British PM May says deal within grasp, Brexit delay won't solve crisis
SHARM EL-SHEIKH, Egypt (Reuters) - Prime Minister Theresa May stepped up her warnings on Monday that delaying Brexit was no way to solve the impasse in parliament over Britain’s departure from the European Union, saying a timely exit was “within our grasp”.
She said she wanted Brexit to happen as planned on March 29 and shrugged off expectations that she will be forced to delay to avoid leaving the EU in a disorderly way without an agreement.
With Britain’s Brexit crisis going down to the wire, May is struggling to get the kind of changes from the EU she says she needs to get her divorce deal through a divided parliament and smooth the country’s biggest policy shift in more than 40 years.

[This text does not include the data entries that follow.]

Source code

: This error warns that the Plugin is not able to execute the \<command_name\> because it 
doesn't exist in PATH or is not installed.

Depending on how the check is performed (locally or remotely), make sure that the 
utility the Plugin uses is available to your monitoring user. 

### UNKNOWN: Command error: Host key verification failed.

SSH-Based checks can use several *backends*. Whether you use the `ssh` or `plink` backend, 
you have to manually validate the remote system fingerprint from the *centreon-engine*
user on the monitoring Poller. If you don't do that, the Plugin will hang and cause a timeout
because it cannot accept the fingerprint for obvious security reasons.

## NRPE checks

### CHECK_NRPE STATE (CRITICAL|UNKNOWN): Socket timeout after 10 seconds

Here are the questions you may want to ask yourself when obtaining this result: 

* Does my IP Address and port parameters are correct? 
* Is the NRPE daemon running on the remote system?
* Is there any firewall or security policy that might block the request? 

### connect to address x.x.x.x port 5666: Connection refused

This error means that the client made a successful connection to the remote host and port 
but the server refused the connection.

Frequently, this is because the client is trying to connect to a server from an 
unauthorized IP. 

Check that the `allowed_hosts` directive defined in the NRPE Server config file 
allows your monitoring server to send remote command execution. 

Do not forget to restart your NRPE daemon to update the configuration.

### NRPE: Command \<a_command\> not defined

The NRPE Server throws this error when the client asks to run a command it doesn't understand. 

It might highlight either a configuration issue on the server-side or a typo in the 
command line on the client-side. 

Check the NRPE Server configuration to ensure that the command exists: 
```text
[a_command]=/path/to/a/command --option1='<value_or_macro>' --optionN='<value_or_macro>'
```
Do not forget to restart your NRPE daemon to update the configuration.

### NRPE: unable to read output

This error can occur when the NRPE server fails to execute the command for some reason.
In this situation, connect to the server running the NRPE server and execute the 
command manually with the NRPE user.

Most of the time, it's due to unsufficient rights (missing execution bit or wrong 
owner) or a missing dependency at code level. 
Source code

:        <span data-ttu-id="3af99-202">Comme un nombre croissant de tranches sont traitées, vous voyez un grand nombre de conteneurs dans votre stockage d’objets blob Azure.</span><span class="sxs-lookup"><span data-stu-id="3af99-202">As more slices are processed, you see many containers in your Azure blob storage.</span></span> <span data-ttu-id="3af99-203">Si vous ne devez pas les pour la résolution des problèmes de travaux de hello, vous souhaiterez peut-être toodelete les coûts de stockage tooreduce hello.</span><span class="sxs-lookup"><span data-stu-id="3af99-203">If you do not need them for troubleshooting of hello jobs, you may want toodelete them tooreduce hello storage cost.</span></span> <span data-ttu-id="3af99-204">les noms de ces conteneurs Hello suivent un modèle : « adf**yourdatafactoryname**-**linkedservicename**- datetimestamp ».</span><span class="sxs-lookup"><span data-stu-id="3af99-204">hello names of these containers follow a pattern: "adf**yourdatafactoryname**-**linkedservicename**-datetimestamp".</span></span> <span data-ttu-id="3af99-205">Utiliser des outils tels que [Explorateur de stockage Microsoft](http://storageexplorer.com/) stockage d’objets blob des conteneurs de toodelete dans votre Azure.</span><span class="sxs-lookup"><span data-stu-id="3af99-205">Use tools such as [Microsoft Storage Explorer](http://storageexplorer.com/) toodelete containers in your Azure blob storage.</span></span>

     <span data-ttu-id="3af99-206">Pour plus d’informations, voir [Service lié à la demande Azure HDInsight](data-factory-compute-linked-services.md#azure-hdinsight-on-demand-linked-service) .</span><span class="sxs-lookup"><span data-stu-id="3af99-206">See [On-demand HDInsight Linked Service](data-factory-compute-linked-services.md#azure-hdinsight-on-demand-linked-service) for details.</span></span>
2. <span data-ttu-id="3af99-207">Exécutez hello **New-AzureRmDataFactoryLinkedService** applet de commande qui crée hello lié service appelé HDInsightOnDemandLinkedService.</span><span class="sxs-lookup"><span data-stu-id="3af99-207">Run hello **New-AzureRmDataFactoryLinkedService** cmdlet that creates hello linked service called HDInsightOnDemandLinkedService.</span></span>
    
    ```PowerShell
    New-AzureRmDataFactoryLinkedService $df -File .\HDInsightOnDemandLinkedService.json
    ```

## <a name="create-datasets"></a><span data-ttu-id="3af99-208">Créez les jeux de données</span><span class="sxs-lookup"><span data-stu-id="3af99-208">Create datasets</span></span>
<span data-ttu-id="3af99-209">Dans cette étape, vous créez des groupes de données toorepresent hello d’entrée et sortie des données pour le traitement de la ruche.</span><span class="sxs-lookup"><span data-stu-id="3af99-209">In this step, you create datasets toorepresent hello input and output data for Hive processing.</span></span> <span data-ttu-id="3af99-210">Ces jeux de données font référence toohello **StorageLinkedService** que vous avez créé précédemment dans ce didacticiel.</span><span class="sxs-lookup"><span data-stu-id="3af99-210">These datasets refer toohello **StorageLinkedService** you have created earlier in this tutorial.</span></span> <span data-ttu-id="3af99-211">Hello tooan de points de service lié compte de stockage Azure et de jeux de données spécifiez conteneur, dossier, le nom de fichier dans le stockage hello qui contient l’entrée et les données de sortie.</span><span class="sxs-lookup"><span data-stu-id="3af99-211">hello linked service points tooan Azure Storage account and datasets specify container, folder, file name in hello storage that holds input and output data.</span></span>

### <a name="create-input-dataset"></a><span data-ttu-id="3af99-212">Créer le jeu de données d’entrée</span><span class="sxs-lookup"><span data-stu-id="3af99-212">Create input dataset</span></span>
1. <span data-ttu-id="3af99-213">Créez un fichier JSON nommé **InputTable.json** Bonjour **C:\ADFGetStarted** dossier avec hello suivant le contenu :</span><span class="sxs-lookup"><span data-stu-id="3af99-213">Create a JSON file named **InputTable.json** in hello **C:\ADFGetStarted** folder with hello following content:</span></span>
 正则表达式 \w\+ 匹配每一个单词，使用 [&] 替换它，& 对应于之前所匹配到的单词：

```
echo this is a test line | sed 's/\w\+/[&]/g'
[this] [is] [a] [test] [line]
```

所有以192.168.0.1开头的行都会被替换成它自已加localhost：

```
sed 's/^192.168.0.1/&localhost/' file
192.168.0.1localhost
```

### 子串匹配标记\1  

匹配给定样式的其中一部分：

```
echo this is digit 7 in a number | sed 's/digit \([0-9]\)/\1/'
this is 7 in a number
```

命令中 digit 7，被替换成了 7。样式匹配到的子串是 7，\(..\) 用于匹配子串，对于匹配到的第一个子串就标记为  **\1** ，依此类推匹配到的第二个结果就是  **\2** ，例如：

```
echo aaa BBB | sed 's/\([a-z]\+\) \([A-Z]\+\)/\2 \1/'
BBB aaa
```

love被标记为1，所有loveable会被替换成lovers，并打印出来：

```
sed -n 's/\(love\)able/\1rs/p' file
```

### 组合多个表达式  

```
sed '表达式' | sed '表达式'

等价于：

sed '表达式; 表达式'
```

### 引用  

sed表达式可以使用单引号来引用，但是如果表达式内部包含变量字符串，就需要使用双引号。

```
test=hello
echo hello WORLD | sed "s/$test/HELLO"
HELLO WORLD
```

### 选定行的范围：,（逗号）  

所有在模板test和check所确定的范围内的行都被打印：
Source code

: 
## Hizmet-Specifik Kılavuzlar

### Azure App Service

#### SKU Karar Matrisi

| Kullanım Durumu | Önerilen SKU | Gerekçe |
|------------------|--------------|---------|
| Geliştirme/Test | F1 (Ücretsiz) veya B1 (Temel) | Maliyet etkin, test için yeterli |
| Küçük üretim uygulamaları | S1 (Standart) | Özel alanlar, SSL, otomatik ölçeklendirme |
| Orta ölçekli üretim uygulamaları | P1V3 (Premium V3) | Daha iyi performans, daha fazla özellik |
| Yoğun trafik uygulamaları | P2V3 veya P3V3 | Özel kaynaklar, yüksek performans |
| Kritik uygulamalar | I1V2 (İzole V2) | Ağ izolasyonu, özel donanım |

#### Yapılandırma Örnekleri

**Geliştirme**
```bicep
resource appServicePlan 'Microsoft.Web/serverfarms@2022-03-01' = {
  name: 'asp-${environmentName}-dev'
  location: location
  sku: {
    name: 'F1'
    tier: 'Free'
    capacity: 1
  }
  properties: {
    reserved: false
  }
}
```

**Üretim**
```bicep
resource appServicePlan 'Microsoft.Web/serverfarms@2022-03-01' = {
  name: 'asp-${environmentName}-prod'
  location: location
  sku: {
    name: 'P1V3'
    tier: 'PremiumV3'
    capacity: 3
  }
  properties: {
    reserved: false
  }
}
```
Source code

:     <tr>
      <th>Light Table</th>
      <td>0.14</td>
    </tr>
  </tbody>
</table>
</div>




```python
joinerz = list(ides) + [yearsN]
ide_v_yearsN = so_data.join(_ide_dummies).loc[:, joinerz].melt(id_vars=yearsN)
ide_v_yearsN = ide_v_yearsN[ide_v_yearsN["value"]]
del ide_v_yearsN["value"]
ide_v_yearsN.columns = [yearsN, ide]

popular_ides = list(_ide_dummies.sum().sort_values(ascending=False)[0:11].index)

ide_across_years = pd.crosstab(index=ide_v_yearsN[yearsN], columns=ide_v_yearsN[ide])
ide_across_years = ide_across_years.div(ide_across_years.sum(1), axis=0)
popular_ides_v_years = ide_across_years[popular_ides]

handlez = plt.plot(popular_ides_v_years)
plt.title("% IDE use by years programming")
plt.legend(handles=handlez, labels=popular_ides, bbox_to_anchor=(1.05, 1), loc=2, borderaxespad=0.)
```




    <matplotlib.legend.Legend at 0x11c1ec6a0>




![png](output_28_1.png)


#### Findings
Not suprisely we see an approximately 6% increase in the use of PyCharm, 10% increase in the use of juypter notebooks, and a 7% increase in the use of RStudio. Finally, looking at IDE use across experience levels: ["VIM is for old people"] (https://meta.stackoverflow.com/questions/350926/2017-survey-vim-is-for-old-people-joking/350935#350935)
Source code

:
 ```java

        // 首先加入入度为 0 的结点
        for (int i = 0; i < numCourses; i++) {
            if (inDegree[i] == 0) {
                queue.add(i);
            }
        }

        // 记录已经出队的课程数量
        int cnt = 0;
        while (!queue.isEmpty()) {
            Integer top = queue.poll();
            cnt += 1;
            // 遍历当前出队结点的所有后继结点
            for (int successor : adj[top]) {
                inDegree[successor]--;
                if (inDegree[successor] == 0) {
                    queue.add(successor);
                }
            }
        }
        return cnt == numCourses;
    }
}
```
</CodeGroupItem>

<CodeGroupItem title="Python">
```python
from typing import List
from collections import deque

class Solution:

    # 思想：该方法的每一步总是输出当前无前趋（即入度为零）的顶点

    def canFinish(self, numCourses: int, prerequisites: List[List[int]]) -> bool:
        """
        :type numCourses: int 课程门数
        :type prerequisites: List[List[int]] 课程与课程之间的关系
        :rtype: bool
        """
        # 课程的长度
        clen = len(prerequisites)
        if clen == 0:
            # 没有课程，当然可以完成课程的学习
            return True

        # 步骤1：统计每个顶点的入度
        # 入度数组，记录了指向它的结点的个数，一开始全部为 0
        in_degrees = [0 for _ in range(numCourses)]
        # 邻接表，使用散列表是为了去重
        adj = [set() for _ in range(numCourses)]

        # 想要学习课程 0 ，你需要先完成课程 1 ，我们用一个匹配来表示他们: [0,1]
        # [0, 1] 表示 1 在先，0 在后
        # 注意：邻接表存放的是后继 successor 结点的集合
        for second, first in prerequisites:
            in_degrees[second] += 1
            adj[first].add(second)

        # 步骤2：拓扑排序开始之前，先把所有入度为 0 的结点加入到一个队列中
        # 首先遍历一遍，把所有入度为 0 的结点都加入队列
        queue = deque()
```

In Egypt’s Sharm el-Sheikh for an EU/Arab League summit, she met the bloc’s leaders to push her efforts to make her deal more attractive to parliament, where frustrated lawmakers are gearing up to try to wrest control of Brexit from the government.
While she said EU leaders had given her a sense that a deal could be won, Dutch Prime Minister Mark Rutte said they risked “sleep walking” into a no deal Brexit and European Council President Donald Tusk described any delay as “a rational decision”.
For now though, May is sticking firmly to the script, saying extending the negotiating period with the EU, which was triggered by Article 50, would not solve the Brexit problem.
“What it does is precisely what the word ‘delay’ says. It just delays the point at which you come to that decision,” she told reporters at the summit. “And I think that any extension of Article 50, in that sense, isn’t addressing the issue. We have (a deal) within our grasp.”
May has promised to bring back a vote on her divorce settlement to parliament by March 12.
But earlier, one UK official indicated delay could be an option if lawmakers refuse to pass May’s deal.
Tobias Ellwood, a defense minister, also told BBC radio: “If we cannot get this deal across the line, we are facing the prospect of having to extend.”
The EU has said it is willing to grant an extension if there is evidence parliament could pass the deal after rejecting it last month in the government’s biggest defeat in modern British history.
European Council President Donald Tusk said it was clear there was no majority in the British parliament for a deal.
“We will face an alternative, chaotic Brexit, or an extension,” Tusk told a news conference.
“I believe that in the situation we are in, an extension would be a rational decision, but prime minister May still believes she will be able to avoid this scenario.”
The EU has said any agreement on a revised Brexit deal must be sealed by the bloc’s summit of national leaders on March 21-22 at the latest and May suggested that parliament could approve the deal before the bloc signed off on it.
PARLIAMENTARY WOES
While sterling rallied on the suggestion of a delay, May has to tread carefully, with eurosceptics poised to leap on anything they see as an attempt to thwart Brexit.
“I think it would be disastrous if we had a delay,” said Bernard Jenkin, a Conservative pro-Brexit lawmaker. “I think that faith in our politics - what faith is left in it - would evaporate.”
May decided to push back a vote on her deal to give more time for talks to secure changes to the Irish backstop, an insurance policy to prevent the return of a hard border between the British province of Northern Ireland and EU-member Ireland.
A spokeswoman for Jean-Claude Juncker, European Commission president, said progress was being made. Britain’s Brexit Secretary Stephen Barclay and Attorney General Geoffrey Cox will hold more talks in Brussels on Tuesday.
But with the clock ticking down, some lawmakers are trying to prevent a no-deal Brexit, a scenario many say could damage the world’s fifth largest economy.
Several of their plans would involve delaying Britain’s departure beyond March 29 to win more time to break the deadlock in parliament.
Yvette Cooper, a Labour lawmaker, has called on parliament to back her bid to seek to force the government to hand power to parliament if no deal has been approved by March 13 and to offer lawmakers the option of requesting an extension.
But there is another, perhaps more attractive, proposal to the government, from two Conservatives, which would delay Brexit to May 23, the start of the European Parliament elections, if lawmakers have not approved a deal by March 12.
A government official said the proposal could be considered “helpful”.